# 1969 AHSME Problems/Problem 34

## Problem

The remainder $R$ obtained by dividing $x^{100}$ by $x^2-3x+2$ is a polynomial of degree less than $2$. Then $R$ may be written as:

$\text{(A) }2^{100}-1 \quad \text{(B) } 2^{100}(x-1)-(x-2)\quad \text{(C) } 2^{200}(x-3)\quad\\ \text{(D) } x(2^{100}-1)+2(2^{99}-1)\quad \text{(E) } 2^{100}(x+1)-(x+2)$

## Solution

Let the polynomial $Q(x)$ be the quotient when $x^{100}$ is divided by $x^2-3x+2$, and let the remainder $R=ax+b$, for some real $a$ and $b$. Then we can write: $x^{100}=(x^2-3x+2)Q(x)+ax+b$. Since it is hard to deal with $Q(x)$ (it is of degree 98!), we factor $x^2-3x+2$ as $(x-2)(x-1)$ so we can eliminate $Q(x)$ by plugging in $x$ values of $2$ and $1$.
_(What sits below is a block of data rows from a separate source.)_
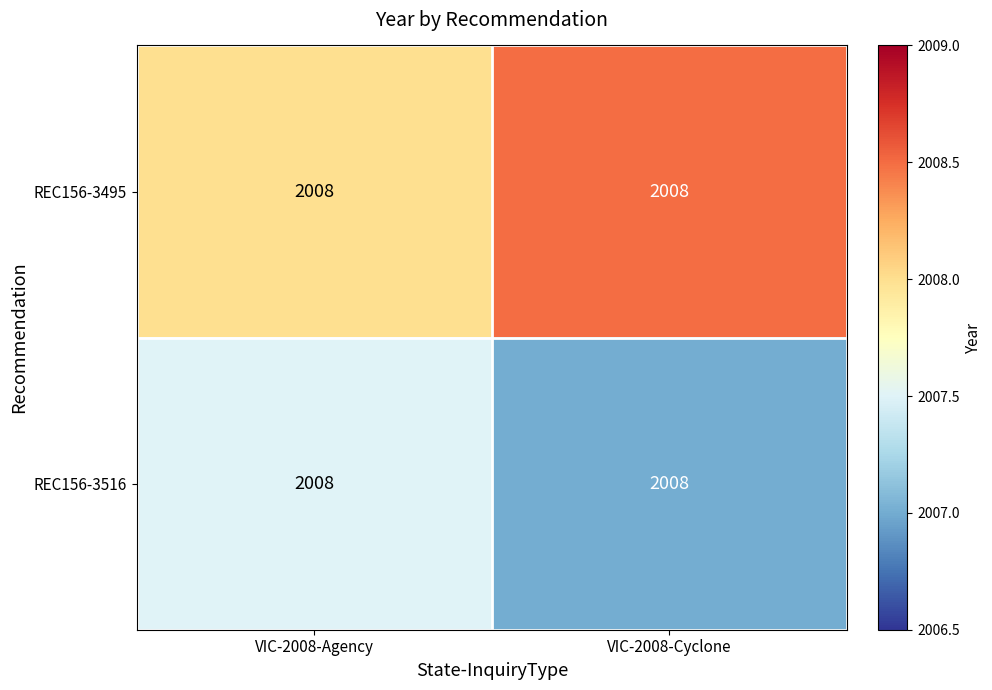

Rank the series by their maximum value, from highest to lowest.

REC156-3495, REC156-3516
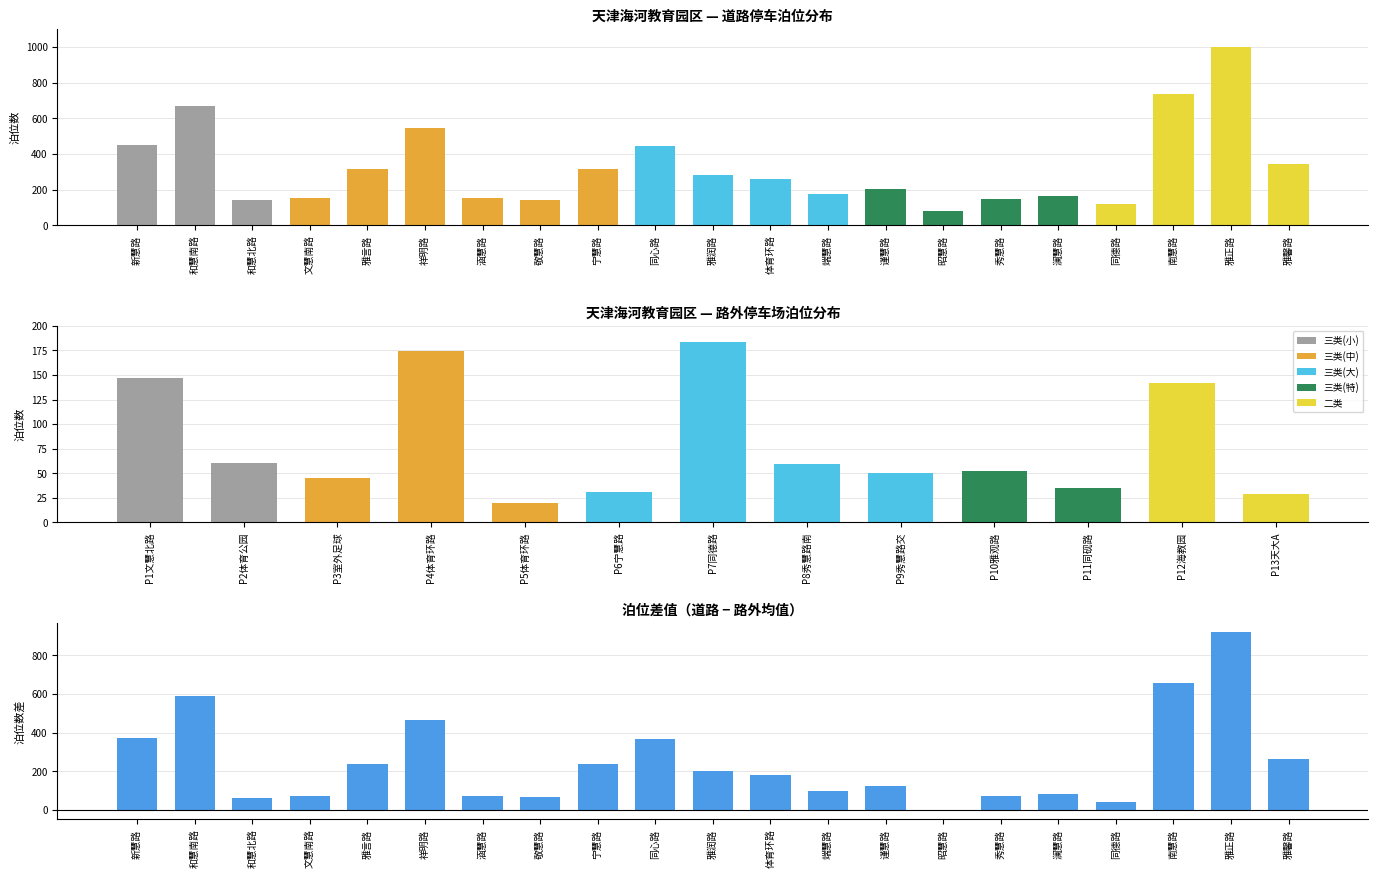

What is the value of the 16th bar from the left?

150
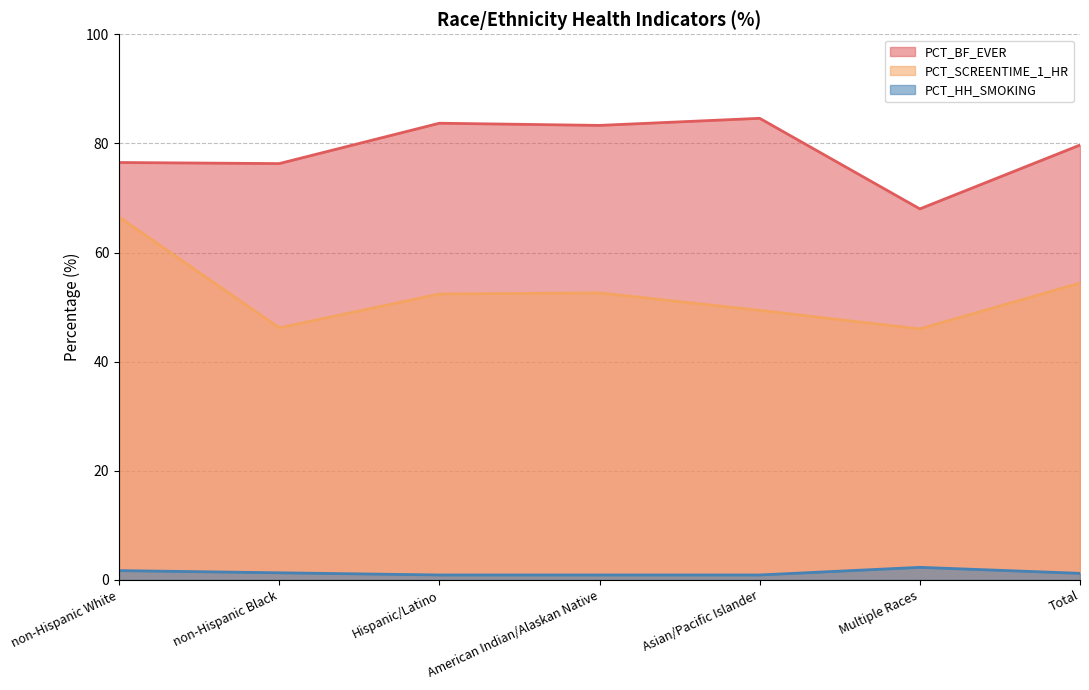

At how many categories does at least one series exceed 1?

7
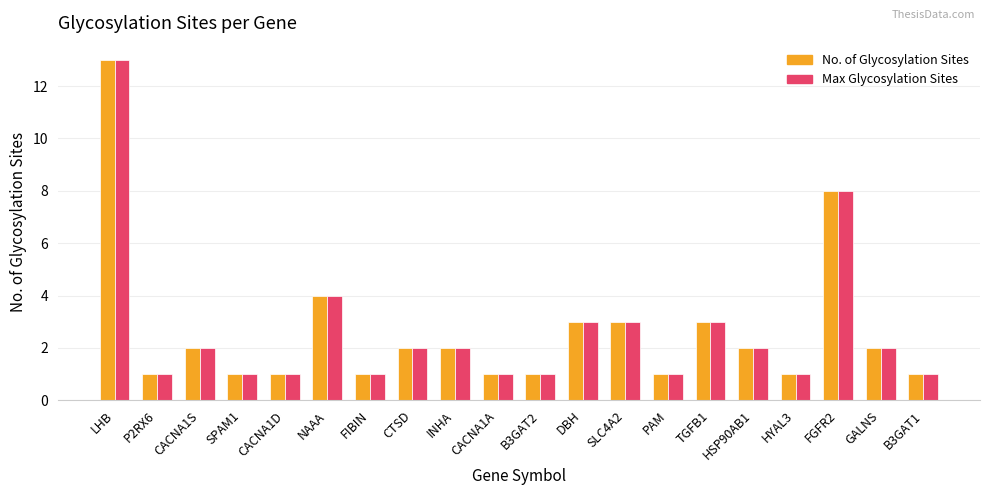

Which category has the highest value in the No. of Glycosylation Sites series?

LHB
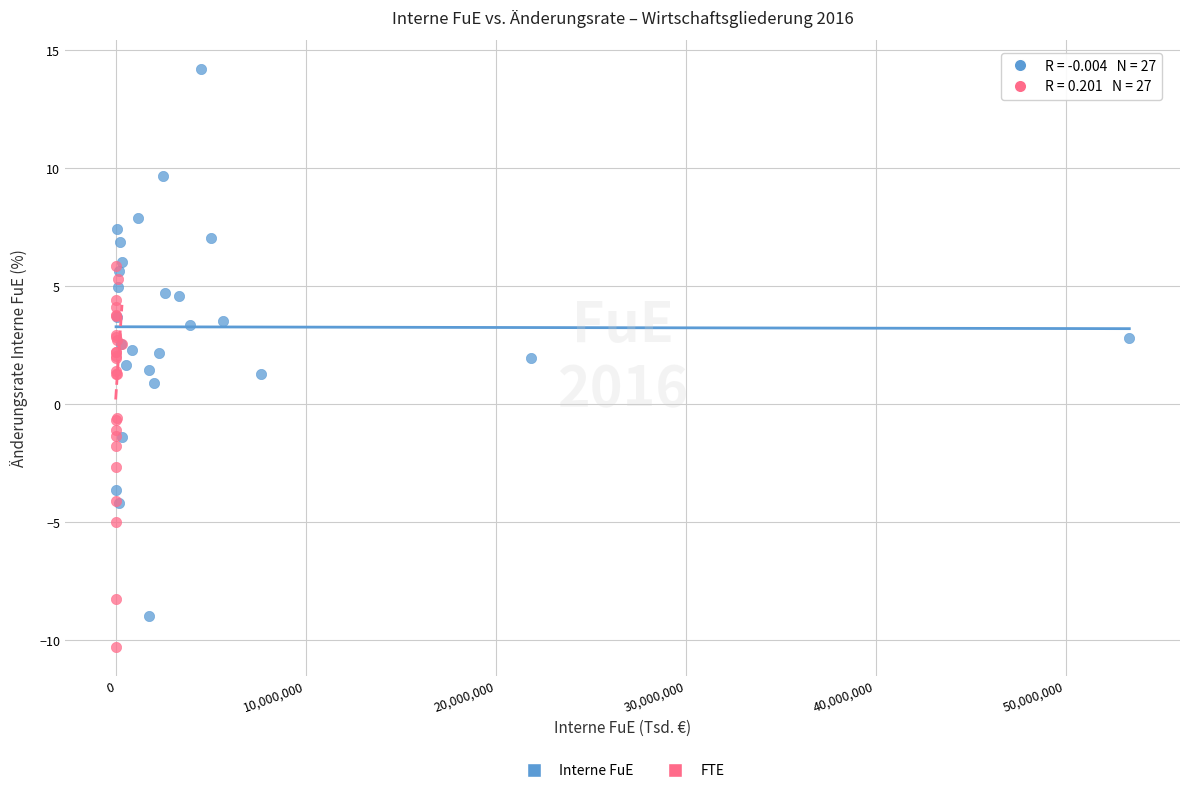

Which series has the widest spread of Y values?

Interne FuE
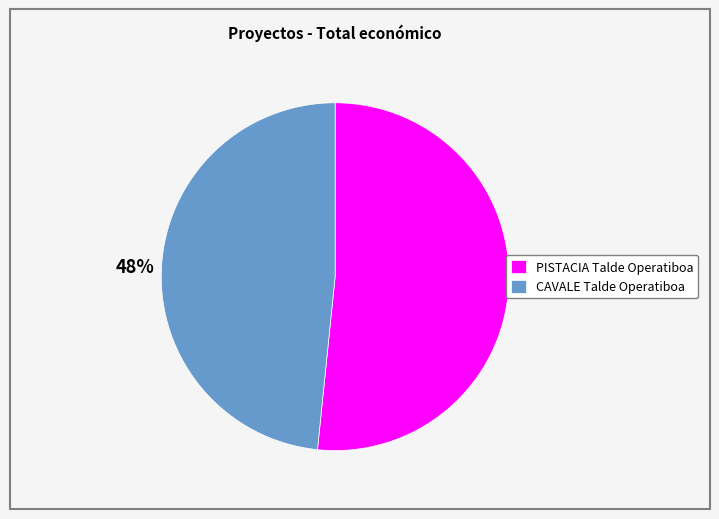

To the nearest percent, what is the combined percentage of CAVALE Talde Operatiboa and PISTACIA Talde Operatiboa?

100%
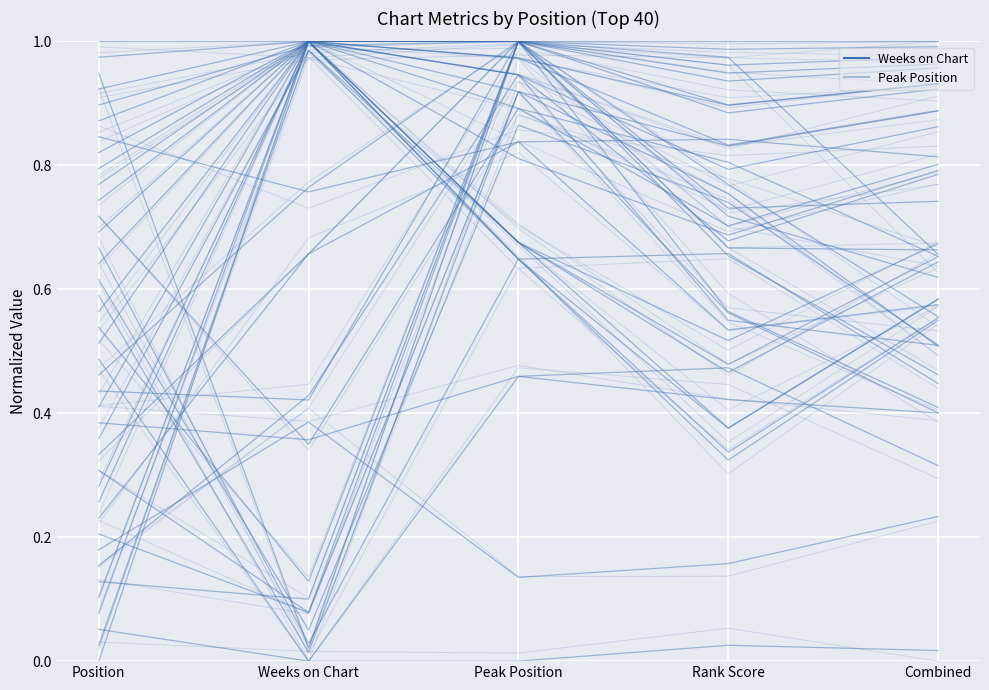

Between Peak Position and Combined, which is larger?

Peak Position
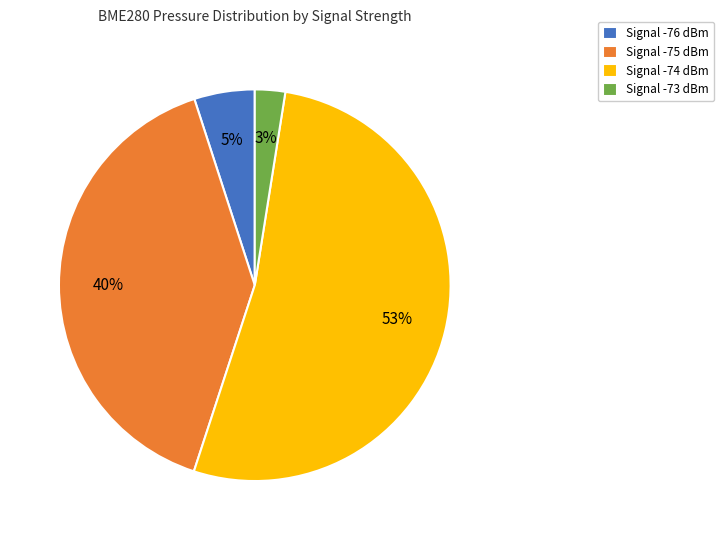

Which has a higher value, Signal -76 dBm or Signal -75 dBm?

Signal -75 dBm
$x^{100}=(x-2)(x-1)Q(x)+ax+b$,

$2^{100}=(0)Q(2)+2a+b$,

$2^{100}=2a+b$.

Similarly, $1^{100}=a+b$.

Solving this system of equations gives $a=2^{100}-1$ and $b=2-2^{100}$. Thus, $R=ax+b=(2^{100}-1)x+(2-2^{100})$. Expanding and combining terms, we see that the answer is $\fbox{B}$.